Young + Angry = Hero

Old + Angry = Crank

Watch this play out in public and you soon learn that you’re given a pass till about age 35, then you start sliding into crankhood. That age didn’t escape the notice of the founders of this country, either. No one can occupy the highest office in the land until 35.

I believe the founders understood a deep truth that plays out in the eighth chapter of John:

The scribes and the Pharisees brought a woman who had been caught in adultery, and placing her in the midst they said to him, “Teacher, this woman has been caught in the act of adultery. Now in the Law Moses commanded us to stone such women. So what do you say?” This they said to test him, that they might have some charge to bring against him. Jesus bent down and wrote with his finger on the ground. And as they continued to ask him, he stood up and said to them, “Let him who is without sin among you be the first to throw a stone at her.” And once more he bent down and wrote on the ground. But when they heard it, they went away one by one, beginning with the older ones, and Jesus was left alone with the woman standing before him. Jesus stood up and said to her, “Woman, where are they? Has no one condemned you?” She said, “No one, Lord.” And Jesus said, “Neither do I condemn you; go, and from now on sin no more.”

—John 8:3-11

My revelation in understanding this passage came when I understood the second half of this snippet:

…they went away one by one, beginning with the older ones…

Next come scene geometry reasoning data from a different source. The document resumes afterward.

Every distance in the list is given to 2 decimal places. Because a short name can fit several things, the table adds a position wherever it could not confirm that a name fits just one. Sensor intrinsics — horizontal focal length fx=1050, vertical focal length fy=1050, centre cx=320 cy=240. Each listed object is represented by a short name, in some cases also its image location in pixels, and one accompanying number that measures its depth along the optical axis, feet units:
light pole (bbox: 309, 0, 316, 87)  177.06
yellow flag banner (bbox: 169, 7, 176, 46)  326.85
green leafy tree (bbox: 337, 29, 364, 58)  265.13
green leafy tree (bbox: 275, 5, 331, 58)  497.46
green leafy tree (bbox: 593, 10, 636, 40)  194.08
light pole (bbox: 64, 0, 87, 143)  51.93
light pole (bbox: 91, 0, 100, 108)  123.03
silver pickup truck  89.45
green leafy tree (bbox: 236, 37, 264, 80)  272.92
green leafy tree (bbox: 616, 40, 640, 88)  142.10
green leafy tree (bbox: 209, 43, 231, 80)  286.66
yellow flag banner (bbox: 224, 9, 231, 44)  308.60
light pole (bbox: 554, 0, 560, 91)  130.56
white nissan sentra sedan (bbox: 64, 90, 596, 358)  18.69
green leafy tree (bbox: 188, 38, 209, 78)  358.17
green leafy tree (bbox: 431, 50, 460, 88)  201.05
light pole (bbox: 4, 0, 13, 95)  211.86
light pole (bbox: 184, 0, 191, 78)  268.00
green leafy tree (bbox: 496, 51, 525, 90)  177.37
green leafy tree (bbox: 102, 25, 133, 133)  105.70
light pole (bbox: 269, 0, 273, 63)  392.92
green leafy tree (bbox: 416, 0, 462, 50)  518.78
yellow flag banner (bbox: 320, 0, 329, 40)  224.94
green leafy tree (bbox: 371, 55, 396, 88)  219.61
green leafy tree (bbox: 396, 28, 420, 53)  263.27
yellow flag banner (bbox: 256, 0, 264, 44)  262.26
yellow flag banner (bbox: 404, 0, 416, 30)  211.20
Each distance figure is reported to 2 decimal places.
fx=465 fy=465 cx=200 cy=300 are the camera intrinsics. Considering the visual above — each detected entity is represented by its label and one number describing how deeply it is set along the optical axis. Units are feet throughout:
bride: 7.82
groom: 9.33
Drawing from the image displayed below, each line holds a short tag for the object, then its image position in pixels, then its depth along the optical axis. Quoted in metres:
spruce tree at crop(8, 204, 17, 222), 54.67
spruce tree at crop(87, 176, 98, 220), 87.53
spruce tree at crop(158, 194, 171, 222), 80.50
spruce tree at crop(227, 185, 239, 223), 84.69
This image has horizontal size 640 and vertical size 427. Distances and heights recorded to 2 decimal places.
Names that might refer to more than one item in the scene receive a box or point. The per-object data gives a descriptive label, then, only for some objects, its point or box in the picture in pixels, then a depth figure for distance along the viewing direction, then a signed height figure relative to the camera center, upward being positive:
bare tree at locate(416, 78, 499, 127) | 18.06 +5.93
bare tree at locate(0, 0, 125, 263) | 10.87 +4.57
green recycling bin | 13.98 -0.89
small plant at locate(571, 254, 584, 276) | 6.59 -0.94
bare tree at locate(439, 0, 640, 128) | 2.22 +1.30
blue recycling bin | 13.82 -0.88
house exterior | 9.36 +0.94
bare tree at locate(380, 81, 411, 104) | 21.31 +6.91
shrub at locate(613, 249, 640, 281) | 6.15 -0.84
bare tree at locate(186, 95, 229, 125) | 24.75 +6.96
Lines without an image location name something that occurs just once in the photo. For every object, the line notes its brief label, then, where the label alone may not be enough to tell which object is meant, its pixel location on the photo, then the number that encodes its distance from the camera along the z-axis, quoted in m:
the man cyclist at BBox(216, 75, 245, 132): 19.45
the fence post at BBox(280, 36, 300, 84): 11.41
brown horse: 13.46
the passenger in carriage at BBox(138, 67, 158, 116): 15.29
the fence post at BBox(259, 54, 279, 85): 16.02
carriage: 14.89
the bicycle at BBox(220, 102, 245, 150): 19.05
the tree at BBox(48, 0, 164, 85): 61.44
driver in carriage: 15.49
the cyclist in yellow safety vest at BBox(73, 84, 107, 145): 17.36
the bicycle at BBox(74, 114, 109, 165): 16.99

To me, that’s one of the greatest strings of 11 words ever committed to print.

Do we understand the profundity of John’s Spirit-inspired words here?

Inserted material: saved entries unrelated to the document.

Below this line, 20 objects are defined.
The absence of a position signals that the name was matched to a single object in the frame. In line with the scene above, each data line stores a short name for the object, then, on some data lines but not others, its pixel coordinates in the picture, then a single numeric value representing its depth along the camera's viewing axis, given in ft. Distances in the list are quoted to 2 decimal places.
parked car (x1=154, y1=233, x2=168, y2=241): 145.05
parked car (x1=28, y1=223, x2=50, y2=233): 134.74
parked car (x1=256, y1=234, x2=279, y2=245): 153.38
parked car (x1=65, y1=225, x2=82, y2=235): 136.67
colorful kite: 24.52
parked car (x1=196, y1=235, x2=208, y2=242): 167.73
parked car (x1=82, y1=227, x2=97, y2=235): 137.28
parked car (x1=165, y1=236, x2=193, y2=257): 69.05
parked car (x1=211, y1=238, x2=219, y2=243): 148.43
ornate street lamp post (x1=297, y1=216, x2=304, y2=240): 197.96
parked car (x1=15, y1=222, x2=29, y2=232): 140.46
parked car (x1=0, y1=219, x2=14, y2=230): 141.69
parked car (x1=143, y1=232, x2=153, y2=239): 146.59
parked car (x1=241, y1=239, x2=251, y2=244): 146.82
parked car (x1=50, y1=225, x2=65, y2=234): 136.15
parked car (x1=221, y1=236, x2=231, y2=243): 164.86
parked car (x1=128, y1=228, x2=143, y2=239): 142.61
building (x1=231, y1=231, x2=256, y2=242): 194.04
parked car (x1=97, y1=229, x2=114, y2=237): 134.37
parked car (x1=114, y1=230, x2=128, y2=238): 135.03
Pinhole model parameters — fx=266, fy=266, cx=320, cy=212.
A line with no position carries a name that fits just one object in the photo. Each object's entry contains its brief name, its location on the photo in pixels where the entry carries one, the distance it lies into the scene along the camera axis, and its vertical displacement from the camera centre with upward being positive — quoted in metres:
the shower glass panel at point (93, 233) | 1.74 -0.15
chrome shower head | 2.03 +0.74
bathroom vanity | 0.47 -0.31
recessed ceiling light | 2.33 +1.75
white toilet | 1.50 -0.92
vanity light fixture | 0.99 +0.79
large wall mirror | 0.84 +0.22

When you’re an angry young man, your blood boils at the thought of a good stoning. Finding the perfect rock, heavy, jagged even. You feel the adrenaline enliven your muscles, engorging them with blood. The smell of sweat. Loud roars from angry men shouting for justice. The adultress’s vile perfume stinging your nose. The thought that you can get in the first throw. Wham!  A head shot! That perfect throw that smashes her skull and caves in her head. Your throw. Your death strike against sin.

Can you see it? Can you taste how bad you want it to play out in life as it does in your mind’s eye?

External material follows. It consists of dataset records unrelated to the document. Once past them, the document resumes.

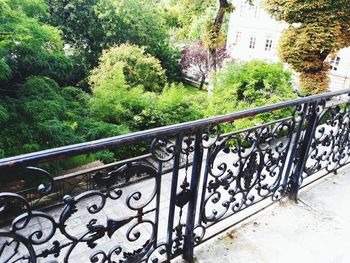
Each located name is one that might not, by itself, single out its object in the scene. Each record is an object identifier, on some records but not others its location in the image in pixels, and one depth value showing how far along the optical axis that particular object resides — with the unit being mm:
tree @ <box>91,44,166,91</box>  11180
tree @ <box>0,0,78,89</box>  3760
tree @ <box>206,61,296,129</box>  6457
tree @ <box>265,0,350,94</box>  8734
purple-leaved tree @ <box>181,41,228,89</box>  16688
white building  15891
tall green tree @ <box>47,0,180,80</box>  12859
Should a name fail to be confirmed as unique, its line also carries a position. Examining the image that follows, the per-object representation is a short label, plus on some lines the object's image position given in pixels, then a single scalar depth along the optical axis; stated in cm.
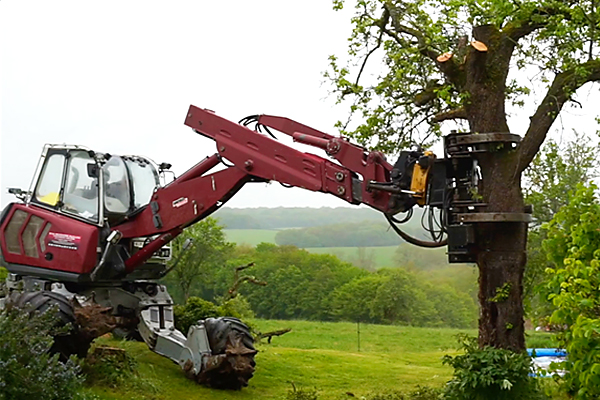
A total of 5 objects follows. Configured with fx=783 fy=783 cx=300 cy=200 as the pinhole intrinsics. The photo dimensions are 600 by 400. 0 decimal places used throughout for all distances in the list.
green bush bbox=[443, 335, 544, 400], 822
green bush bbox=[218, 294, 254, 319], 1348
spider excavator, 844
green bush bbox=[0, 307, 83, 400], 711
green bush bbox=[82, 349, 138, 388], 977
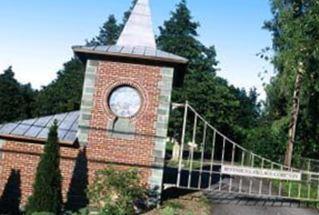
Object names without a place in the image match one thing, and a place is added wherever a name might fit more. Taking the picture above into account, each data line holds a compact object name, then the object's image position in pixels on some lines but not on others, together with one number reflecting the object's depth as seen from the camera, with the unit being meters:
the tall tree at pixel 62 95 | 48.25
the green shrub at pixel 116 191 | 15.10
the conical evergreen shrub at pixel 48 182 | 14.55
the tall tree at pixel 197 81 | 42.94
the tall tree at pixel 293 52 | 26.27
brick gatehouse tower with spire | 16.42
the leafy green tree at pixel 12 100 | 47.94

But when you’re an older man, it should be different.

Should be.

Vasiliy Polenov-- detail from 'Christ and Woman Taken in Adultery'You look around and see an old friend standing off to the side, his grip on his stone not so tight. The light had been dim, but you thought you saw him come out of her place a month ago, though you told yourself otherwise. He casts a downturned glance your way because you know, and he knows, too. And what of your own struggles? Who knows about your private sin, your little dalliance from years ago, and how you thanked God every day that you weren’t found out? Though in the end, who can hide anything from God? It should be you in that circle with that woman, shouldn’t it? In fact, it could be every man standing around that woman, stone in hand. All of you, ready to have your teeth shattered, your bones broken. Every last one of you. Buried under a pile of well-deserved stones. Because you had it coming as much as that woman before you now.

One of the greatest self-deceptions the devil throws at us is that our sin is somehow not as bad as their sin, no matter who “they” might be. I wonder how many of us who should know better still cling to that angry young man we should’ve put to death a long, long time ago as part of our maturity in Christ. As much as we talk about grace, too few of us actually dispense it. There is nothing sadder under the sun than an old man, stone still in hand, ready to throw it at whomever he classifies as deserving of it’s granite sting.

It amazes and saddens me that so many Christians out there who should know better can’t drop their stone. They’ve got to hurl it at all cost. And they do so because they have no concept of grace or of their own sin. They live an unexamined life that focuses on everyone else’s failures and none of their own.

Tim Keller and David Powlison wrote eloquently on one way in which we can learn to drop the stone. I would encourage everyone to read it here,  bloggers especially.

The old adage goes “There’s no fool like an old fool.” God help us if Christian maturity doesn’t lead us beyond the angry young man stage and into the wisdom of dropping our stones.